Big Bertha, who shoots the Professor in Bender's body, was also the name of a German World War I howitzer.

==Broadcast and reception==
"The Prisoner of Benda" originally aired on Comedy Central on August 19, 2010. In its original American broadcast, "The Prisoner of Benda" received 1.774 million viewers, down nearly 150,000 from the previous week's episode, "A Clockwork Origin". It received a 1.2 rating/2% share in the Nielsen ratings and a 0.8 rating/2% share in the 18–49 demographic, down two tenths of a point from the previous week.

The episode was unanimously acclaimed by critics, who largely praised the episode's complexity and writing. Ken Keeler won a Writers Guild of America Award for Outstanding Writing in Animation at the 63rd Writers Guild of America Awards for his script to this episode. Zack Handlen of The A.V. Club gave the episode a positive review, rating it an A−. Handlen compared the episode favorably to the season 4 episode "The Farnsworth Parabox", writing, "Really, this is pure silly from beginning to end, using the show's internal logic to arrive in unpredictable places, and bringing to life a piece of fan fiction I doubt anyone has ever had the courage to write. It reminded me more than a little of 'The Farnsworth Parabox': a premise that uses the whole cast to just the right amount."

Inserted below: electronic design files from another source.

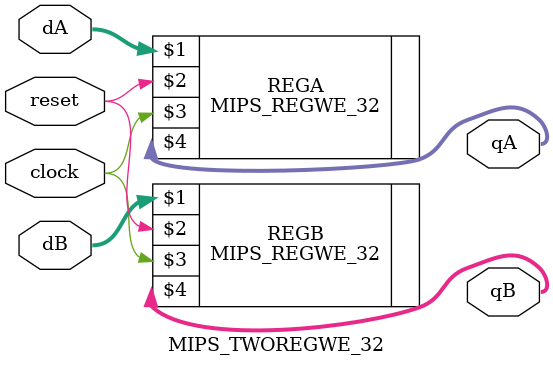
<source format=sv>
module MIPS_TWOREGWE_32(input logic [31:0] dA, dB,
								input logic reset, clock,
								output logic [31:0] qA, qB);
								
	MIPS_REGWE_32 REGA(dA, reset, clock, qA);
	MIPS_REGWE_32 REGB(dB, reset, clock, qB);

endmodule

</source>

Merrill Barr of Film School Rejects also gave the episode a positive review, praising the character development of Scruffy the Janitor in particular. With respect to the logic puzzle nature of the plot, Barr stated, "I have never understood less of what was going on in a single episode of Futurama. And I couldn't have loved it more." Sean Gandert of Paste rated the episode 9.1/10. He praised the intricate plot and writing, also comparing it to "The Farnsworth Parabox" and "Teenage Mutant Leela's Hurdles", writing, "...this sort of intertwined, Altman-esque plot offers up a level of complexity rarely offered by sitcoms, or any episodic television. 'The Prisoner of Benda' was a perfect example of how Futurama takes an extremely simple concept and executes it in a daring and unique way. It's not as showy as 'A Clockwork Origin' or 'The Late Philip J. Fry' from an animation standpoint, but with writing this tight we could be watching stick figures at 8 frames a second and it would still be worth seeing."

Robert Canning of IGN gave the episode a 9.5/10, stating "'The Prisoner of Benda' was an absolutely stellar episode. The high-concept idea of switching minds/bodies was taking [sic] to extremes and delivered fantastic lines and great laughs throughout." In response to this episode, UGO Entertainment critic Alex Zalben concluded that "this season of Futurama, despite a miss or two, has hit what might possibly be a series high for the past few episodes, and I can't wait to watch the rest. Kudos to Comedy Central for bringing back what is now officially the best animated show on TV." Alasdair Wilkins of io9 also praised the episode's mathematical complexity, saying "This episode is maybe the most epically overstuffed Futurama episode ever, with only the intersecting ensemble piece "Three Hundred Big Boys" even coming close. 'The Prisoner of Benda' easily could have stretched out to a 70-minute DVD movie, but I'm just as happy to see it as 22 minutes of finely concentrated crazy."

In an interview, Futurama writer Eric Rogers stated that this was his favorite episode of the season.